Moreover, the mtDNA has to some extent broken free of its human­chimp split fossil calibration point, by incorporating known ages for island colonizations into the calibration. Although it is more difficult to find suitable archaeological calibration points than is generally appreciated, some do exist that can be used to help refine and corroborate rates calibrated on the human-chimp split (assumed to be around seven million years ago, on the basis of the estimated age of Sahelanthropus).^[18] Again the high variation in mtDNA helps with this, because better-known relatively recent events, such as the settlement of the Remote Pacific, can be used.^[19] Although we still await a full measure of agreement on the mtDNA clock, the consensus is increas­ingly broad.

Phylogeography utilizes three variables: the reconstructed phylogenetic tree of descent, or genealogy, the geographic distribution of the lineages, and the time depth of various clusters. It is based on the very simple notion that every new variant in a DNA sequence arises by mutation at a particular point in space and time, which can in principle (if not always in practice) be pinned down by examining the distribution of both the lineages descending from the newly derived sequence and those preceding it in the tree. For example, mutations defining a new genealogical branch of the mtDNA (which we call haplogroup L3) arose around 70,000 years ago in East Africa,^[20] and subsequently gave rise to various descendant lineages, two of which are primarily found in non-Africans, throughout the rest of the world. This suggests a dispersal out of Africa which can be dated to around 50,000-60,000 years ago by measuring the mutational variation accumulated on top of each of the founders in each part of the world.

■ QUESTIONS ON THE MATERIAL ■
1: Copy the phylogeography passage from "Moreover, the mtDNA" up to and including "is increas­ingly broad.", substituting "mitochondrial DNA" for every occurrence of "mtDNA".
2: According to the phylogeography passage, why is the human-chimp split assumed to have occurred around seven million years ago?
3: Answer each question using the phylogeography passage:
(a) Which relatively recent event does it name as usable for calibrating the mtDNA clock?
(b) What three variables does phylogeography utilize?
(c) To what period can the dispersal out of Africa be dated?
The listing plays no part in this work.

■ EXTRACTED RECORDS ■
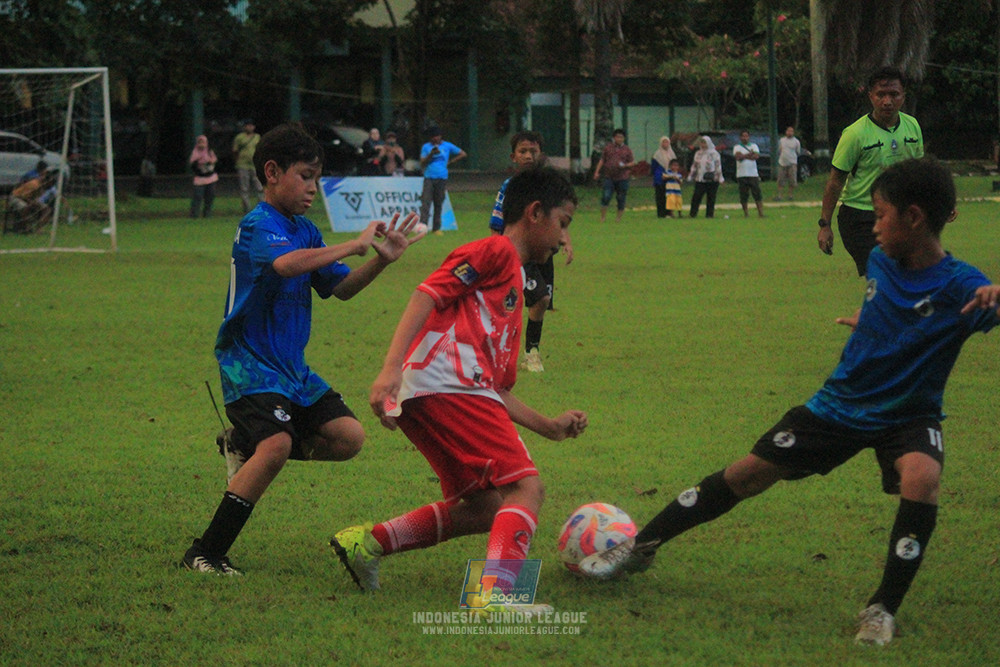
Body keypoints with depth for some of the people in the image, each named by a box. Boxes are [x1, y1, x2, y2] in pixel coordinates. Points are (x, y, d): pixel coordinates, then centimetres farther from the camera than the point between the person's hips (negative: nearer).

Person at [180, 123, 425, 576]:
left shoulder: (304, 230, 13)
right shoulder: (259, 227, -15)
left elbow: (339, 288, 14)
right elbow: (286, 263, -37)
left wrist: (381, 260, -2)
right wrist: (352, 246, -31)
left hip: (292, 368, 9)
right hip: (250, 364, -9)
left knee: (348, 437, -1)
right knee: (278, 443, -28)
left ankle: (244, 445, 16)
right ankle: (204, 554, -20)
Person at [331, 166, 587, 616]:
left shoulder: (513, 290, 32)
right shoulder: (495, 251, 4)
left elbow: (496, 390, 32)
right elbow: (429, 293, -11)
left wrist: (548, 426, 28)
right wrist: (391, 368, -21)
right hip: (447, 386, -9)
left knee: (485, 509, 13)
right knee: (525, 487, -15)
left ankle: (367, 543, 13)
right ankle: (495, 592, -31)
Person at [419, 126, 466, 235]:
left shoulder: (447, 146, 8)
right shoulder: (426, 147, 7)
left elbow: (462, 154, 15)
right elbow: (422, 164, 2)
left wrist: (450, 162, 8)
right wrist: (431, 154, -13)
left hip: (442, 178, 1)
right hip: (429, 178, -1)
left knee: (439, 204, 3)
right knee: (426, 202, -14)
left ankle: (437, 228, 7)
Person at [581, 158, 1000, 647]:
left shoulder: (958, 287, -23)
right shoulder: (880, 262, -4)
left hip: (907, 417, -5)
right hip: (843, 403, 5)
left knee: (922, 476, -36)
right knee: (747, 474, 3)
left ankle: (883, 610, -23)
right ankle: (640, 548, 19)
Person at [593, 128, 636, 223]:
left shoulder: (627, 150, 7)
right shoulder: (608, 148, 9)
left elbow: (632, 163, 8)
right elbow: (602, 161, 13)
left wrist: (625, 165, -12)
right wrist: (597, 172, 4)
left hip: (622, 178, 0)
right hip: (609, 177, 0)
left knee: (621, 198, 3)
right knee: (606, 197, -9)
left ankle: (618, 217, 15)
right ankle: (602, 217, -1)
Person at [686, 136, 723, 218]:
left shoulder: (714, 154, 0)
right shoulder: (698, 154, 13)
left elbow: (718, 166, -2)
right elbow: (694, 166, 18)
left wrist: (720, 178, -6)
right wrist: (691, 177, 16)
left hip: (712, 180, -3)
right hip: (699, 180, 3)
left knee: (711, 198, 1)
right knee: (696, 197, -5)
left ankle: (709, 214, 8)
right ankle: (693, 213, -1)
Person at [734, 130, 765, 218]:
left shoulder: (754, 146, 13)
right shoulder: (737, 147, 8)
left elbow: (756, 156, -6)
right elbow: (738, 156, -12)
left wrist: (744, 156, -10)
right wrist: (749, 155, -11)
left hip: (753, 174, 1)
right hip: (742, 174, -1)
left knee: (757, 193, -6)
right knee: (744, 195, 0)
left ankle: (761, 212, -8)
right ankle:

■ SOLUTIONS PER TASK ■
1:
Moreover, the mitochondrial DNA has to some extent broken free of its human­chimp split fossil calibration point, by incorporating known ages for island colonizations into the calibration. Although it is more difficult to find suitable archaeological calibration points than is generally appreciated, some do exist that can be used to help refine and corroborate rates calibrated on the human-chimp split (assumed to be around seven million years ago, on the basis of the estimated age of Sahelanthropus).^[18] Again the high variation in mitochondrial DNA helps with this, because better-known relatively recent events, such as the settlement of the Remote Pacific, can be used.^[19] Although we still await a full measure of agreement on the mitochondrial DNA clock, the consensus is increas­ingly broad.

2: That date is based on the estimated age of Sahelanthropus.

3:
(a) The settlement of the Remote Pacific.
(b) The reconstructed phylogenetic tree of descent (or genealogy), the geographic distribution of the lineages, and the time depth of various clusters.
(c) Around 50,000-60,000 years ago.